Les Slovènes parlent très bien français

Jure Dolenec et Matej Gaber - J Crosnier

26 janvier 2017

Au sein de l’effectif de la Slovénie, quatre joueurs sont passés par le club de Montpellier et deux d’entre eux y évoluent toujours – Vid Kavticnik et Jure Dolenec -, aux côtés notamment de Michaël Guigou, Ludovic Fabregas et Valentin Porte. Une connexion franco-slovène, qui promet de rendre encore plus savoureuse la demi-finale entre les deux nations, ce jeudi soir à l’AccorHotels Arena de Paris.

Vainqueur de la Ligue des champions 2003 et double-champion de France (2003 et 2004) avec Montpellier, le demi-centre Rastko Stefanovic fut le précurseur de la filière slovène au sein du club le plus titré de France. Depuis 2009, en effet, pas moins de six de ses compatriotes ont porté les couleurs du géant héraultais, certains marquant durablement l’histoire du club, à l’image de Vid Kavticnik, qui bouclera dans quelques mois sa huitième saison à Montpellier.

Guigou : “Les Slovènes passés à Montpellier nous ont beaucoup apporté”

Parmi les 16 joueurs composant l’effectif slovène pour ce Championnat du monde, ils sont ainsi quatre à avoir joué à Montpellier.
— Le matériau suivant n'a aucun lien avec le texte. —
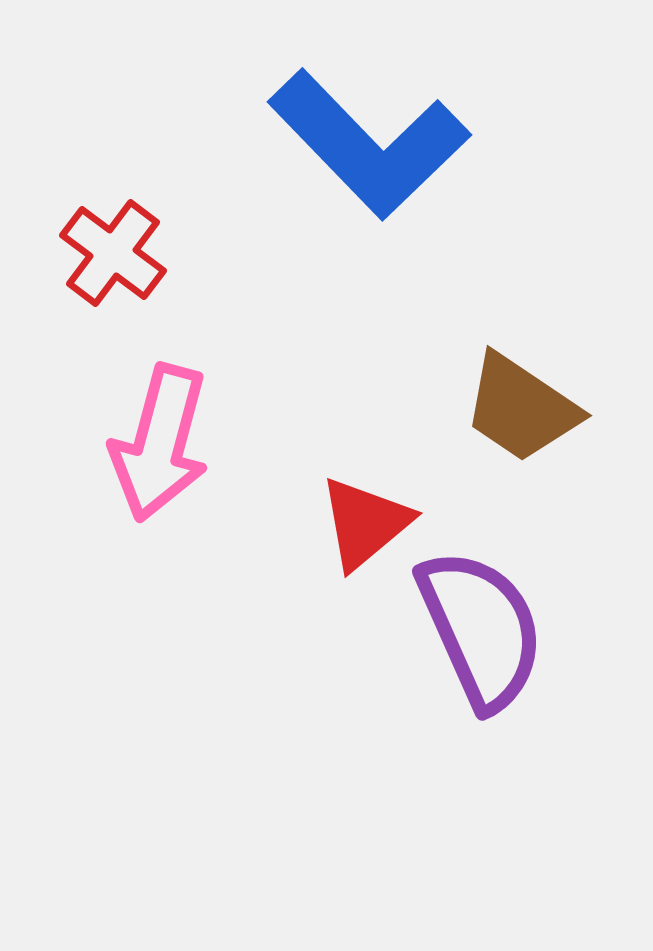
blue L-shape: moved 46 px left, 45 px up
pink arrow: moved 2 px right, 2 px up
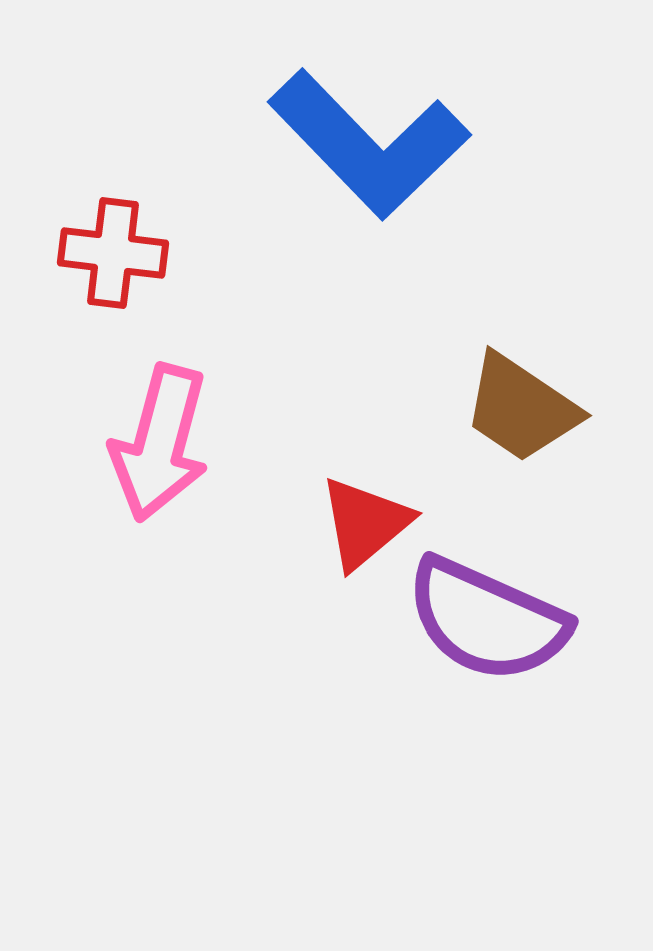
red cross: rotated 30 degrees counterclockwise
purple semicircle: moved 6 px right, 9 px up; rotated 138 degrees clockwise
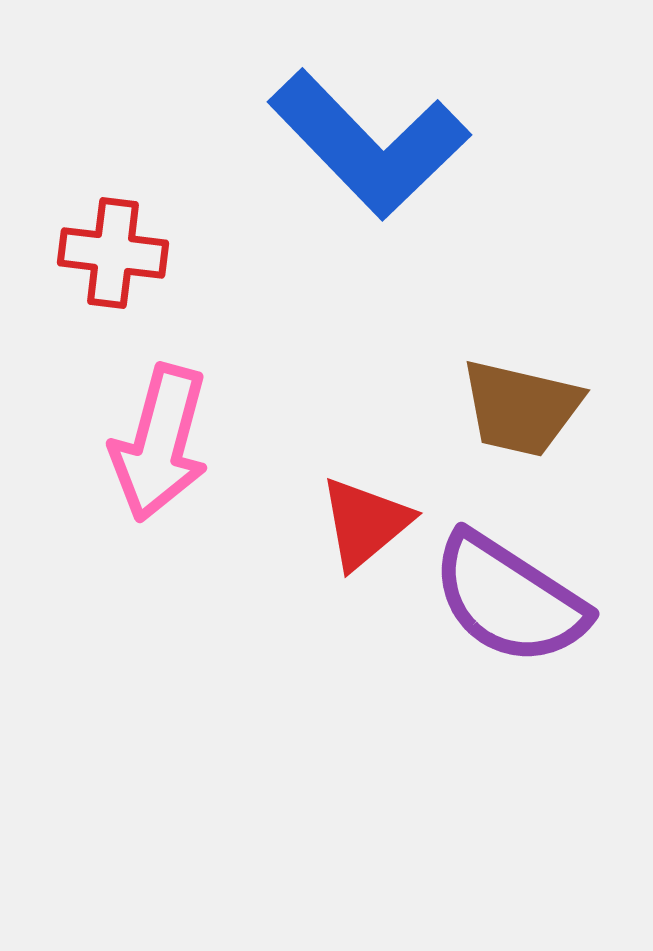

Matej Gaber et Borut Mackovsek n’y évoluent plus aujourd’hui, mais Vid Kavticnik et Jure Dolenec sont en revanche devenus des cadres. Le dernier cité, qui quittera la Lidl Starligue pour rejoindre Barcelone l’été prochain, avance quelques arguments pour expliquer cette lune de miel permanente entre le MHB et les joueurs slovènes : “Nous sommes travailleurs, nous aimons nous entraîner, ce sont des choses que Patrice Canayer (l’entraîneur de Montpellier, ndlr) apprécie.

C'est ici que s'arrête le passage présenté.